» Excerpt:
------
03 Jun 2012

Submodules

posted by Matthew Flatt

A Racket submodule is a module that is syntactically nested within another module. Submodules will be supported in the next release of Racket, and they are available in the current pre-release version.

Submodules provide nested namespaces, but that kind of nesting is already available through forms like define-package. The power of submodules is that they can be separately loaded and separately run relative to their enclosing modules, in the same way that top-level modules can be separately load and run. This separation of dependencies means that submodules can be used to add code and information to modules—such as tests, documentation, and parsing information—that is loaded only when specifically requested.

The `main` Submodule

One use of a submodule is to declare a main submodule. A main submodule is instantiated when the enclosing module is run as the main program, but not when the enclosing module is used as a library.

"fish.rkt"

#lang racket/base
(provide fish)
(define fish '(1 2))
(module+ main
  (map displayln fish))

"sum-fish.rkt"

#lang racket/base
(require "fish.rkt")
(apply + fish)

The "fish.rkt" module exports fish as a list of numbers. Running "sum-fish.rkt", which imports "fish.rkt", prints the sum of the numbers. Running "fish.rkt" directly, however, triggers the instantiation of the main submodule within "fish.rkt", which displays each number in fish on its own line.
------
» Stored data:
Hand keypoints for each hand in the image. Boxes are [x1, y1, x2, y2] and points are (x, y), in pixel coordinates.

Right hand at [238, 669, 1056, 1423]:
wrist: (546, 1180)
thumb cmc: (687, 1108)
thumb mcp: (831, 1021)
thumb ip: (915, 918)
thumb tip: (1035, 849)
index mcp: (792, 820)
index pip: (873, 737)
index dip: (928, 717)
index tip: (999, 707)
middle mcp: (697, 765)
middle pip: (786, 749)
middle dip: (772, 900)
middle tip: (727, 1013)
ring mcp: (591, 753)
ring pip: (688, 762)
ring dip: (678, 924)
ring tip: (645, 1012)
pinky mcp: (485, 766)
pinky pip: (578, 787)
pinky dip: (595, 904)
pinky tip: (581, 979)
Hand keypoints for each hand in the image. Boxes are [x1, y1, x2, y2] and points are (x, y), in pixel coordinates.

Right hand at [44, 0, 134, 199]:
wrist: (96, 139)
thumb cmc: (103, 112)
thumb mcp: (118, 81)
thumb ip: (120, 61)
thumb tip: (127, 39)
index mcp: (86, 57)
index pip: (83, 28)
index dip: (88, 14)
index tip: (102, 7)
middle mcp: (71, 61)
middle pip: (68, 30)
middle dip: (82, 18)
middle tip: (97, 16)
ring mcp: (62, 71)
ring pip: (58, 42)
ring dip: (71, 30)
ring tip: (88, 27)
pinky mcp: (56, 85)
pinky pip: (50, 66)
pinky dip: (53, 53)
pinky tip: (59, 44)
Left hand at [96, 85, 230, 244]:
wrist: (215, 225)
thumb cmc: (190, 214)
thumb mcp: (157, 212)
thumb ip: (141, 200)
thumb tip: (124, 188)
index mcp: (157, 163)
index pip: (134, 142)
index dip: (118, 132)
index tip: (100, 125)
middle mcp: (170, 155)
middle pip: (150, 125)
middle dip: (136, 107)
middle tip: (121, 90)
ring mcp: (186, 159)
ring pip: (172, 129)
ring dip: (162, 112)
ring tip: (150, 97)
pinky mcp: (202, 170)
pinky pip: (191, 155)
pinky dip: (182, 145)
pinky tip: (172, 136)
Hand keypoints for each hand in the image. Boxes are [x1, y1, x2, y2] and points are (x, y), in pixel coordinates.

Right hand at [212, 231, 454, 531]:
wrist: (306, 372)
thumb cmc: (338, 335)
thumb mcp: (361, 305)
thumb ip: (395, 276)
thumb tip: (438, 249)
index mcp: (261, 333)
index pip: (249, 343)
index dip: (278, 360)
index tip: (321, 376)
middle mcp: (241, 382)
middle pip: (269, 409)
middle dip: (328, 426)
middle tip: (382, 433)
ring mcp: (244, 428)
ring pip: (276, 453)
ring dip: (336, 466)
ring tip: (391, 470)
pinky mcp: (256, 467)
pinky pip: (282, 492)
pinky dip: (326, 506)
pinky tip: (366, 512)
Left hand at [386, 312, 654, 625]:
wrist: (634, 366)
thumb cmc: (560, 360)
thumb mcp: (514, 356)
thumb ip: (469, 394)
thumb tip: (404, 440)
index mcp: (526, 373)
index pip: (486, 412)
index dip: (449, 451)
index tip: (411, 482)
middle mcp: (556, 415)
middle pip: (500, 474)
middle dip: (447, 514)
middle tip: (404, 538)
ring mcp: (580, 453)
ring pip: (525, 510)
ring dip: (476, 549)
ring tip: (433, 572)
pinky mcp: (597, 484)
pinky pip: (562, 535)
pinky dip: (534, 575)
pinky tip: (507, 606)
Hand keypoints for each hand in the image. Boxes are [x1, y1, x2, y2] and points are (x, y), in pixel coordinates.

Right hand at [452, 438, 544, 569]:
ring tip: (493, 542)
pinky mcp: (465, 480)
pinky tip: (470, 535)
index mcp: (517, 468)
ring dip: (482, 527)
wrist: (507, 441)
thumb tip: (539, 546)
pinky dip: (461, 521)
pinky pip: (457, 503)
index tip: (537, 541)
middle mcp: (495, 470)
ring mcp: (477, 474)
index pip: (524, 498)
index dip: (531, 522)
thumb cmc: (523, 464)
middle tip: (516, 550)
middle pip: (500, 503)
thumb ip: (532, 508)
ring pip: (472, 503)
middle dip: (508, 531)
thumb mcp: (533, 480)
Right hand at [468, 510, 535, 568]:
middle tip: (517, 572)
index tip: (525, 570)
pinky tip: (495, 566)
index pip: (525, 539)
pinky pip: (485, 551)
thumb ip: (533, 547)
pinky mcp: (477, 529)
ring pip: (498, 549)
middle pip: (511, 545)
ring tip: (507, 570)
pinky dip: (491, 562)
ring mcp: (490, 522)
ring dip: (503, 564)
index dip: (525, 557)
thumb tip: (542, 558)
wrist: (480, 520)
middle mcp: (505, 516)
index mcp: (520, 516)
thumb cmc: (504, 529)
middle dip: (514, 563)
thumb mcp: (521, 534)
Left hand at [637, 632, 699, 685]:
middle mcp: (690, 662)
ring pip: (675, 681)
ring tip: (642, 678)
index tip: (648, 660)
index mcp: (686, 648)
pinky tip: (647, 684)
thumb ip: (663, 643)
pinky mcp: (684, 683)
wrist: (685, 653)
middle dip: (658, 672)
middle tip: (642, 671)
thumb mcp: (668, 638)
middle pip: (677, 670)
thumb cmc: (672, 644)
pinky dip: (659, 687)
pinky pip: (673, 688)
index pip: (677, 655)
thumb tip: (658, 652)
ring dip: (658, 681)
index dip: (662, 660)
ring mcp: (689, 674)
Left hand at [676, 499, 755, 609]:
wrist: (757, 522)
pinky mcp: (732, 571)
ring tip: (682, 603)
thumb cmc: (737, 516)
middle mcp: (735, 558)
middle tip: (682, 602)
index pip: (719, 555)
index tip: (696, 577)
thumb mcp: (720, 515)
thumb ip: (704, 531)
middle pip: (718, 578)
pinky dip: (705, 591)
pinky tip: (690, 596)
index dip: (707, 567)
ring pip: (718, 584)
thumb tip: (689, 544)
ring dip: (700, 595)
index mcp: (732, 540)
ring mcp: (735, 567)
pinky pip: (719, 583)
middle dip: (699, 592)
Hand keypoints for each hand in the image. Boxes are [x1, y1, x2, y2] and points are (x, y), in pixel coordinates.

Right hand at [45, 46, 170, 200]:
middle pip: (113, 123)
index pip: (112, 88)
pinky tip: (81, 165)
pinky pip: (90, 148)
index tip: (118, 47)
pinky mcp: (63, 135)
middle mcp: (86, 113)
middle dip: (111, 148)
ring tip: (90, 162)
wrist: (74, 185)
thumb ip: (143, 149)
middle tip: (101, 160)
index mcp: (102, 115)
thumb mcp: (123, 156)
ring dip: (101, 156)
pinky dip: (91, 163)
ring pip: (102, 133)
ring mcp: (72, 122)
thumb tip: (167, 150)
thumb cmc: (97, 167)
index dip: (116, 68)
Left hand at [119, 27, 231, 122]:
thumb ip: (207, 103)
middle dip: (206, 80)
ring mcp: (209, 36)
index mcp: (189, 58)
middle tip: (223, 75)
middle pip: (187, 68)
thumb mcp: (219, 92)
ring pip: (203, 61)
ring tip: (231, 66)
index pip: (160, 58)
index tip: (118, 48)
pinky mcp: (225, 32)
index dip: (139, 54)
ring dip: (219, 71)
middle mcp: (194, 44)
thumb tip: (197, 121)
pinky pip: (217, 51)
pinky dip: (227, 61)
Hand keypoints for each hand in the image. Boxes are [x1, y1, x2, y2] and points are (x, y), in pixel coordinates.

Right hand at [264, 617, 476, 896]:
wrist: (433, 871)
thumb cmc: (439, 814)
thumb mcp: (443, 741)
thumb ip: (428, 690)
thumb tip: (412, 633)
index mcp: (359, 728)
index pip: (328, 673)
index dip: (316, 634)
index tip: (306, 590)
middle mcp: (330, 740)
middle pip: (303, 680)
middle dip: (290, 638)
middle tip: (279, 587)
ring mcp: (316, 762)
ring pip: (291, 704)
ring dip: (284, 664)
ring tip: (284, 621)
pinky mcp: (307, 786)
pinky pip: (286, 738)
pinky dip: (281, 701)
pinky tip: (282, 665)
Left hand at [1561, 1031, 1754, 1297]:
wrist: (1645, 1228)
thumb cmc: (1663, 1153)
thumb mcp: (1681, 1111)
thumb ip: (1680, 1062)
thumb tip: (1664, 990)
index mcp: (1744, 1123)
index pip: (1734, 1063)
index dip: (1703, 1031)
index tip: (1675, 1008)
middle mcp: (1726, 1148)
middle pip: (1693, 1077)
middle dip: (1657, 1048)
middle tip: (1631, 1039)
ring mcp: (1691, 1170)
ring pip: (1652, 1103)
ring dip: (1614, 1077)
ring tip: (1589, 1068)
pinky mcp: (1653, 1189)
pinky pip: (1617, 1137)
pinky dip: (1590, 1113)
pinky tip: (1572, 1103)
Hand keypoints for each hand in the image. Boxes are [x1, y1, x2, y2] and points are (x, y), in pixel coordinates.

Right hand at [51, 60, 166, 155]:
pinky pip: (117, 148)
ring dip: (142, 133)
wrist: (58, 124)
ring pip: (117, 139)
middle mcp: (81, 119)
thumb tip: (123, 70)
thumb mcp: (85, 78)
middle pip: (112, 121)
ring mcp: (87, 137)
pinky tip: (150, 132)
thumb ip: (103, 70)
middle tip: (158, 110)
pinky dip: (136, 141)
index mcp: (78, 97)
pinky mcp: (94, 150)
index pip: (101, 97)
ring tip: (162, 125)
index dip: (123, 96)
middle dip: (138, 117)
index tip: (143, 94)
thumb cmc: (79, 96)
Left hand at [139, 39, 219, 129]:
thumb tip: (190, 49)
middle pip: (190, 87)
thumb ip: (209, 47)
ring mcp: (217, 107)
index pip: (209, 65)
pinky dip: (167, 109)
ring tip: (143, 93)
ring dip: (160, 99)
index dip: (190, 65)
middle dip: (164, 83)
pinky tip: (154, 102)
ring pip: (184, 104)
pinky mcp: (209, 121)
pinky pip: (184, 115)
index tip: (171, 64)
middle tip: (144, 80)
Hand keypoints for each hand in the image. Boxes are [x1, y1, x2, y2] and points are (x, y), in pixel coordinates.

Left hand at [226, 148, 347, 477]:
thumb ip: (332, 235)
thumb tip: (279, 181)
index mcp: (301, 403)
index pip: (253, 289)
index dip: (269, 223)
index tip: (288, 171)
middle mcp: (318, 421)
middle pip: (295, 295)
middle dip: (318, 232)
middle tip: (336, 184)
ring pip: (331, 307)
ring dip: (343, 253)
------
» What you will do:
1. Duplicate the passage of the Racket submodules post starting at "One use of a" and ending at "as a library.".
2. Go on with the Racket submodules post from the point where it stops.

» Results by task:
1.
One use of a submodule is to declare a main submodule. A main submodule is instantiated when the enclosing module is run as the main program, but not when the enclosing module is used as a library.

2.
A (module+ main ....) declaration is similar to the Python if __name__ == "__main__": idiom, but with a significant difference. Importing "fish.rkt" into another module ignores the main submodule completely, so that the main submodule’s code and its dependencies aren’t loaded.

Unit Tests

Another use for submodules—and one where independent loading matters more than for "fish.rkt"’s main—is for test suites. A main submodule could be used for tests, so that running the module runs its tests, but our preferred convention is to declare a test submodule:

"fish2.rkt"

#lang racket/base
(provide fish)
(define fish '(1 2))
(module+ test
  (require rackunit)
  (check andmap number? fish))

The new raco test shell command runs the test submodule of a given module, so that raco test fish2.rkt checks that all the values of the fish list are numbers. The test submodule imports rackunit for its check form, but that import does not create a dependency on rackunit (which is a substantial library) for modules that import "fish2.rkt"; the dependency is only for the test submodule.

The module+ form creates a dependency of the submodule on the enclosing module, since it implicitly imports all bindings of its enclosing module. The implicit import explains why the test submodule in "fish2.rkt" can use fish directly (i.e., it’s not simply because the submodule is syntactically nested). The implicit import includes all bindings from the enclosing module, including bindings that are not exported via provide, which supports unit tests for unexported functions.

Finally, the module+ form splices together multiple declarations of a particular submodule, which is useful for interleaving definitions and tests:

"fish3.rkt"

#lang racket/base
(provide fish feed)
(module+ test (require rackunit))
(define fish '(1 2))
(module+ test (check andmap number? fish))
(define (feed n) (+ n 1))
(module+ test (check-equal? 3 (feed 2)))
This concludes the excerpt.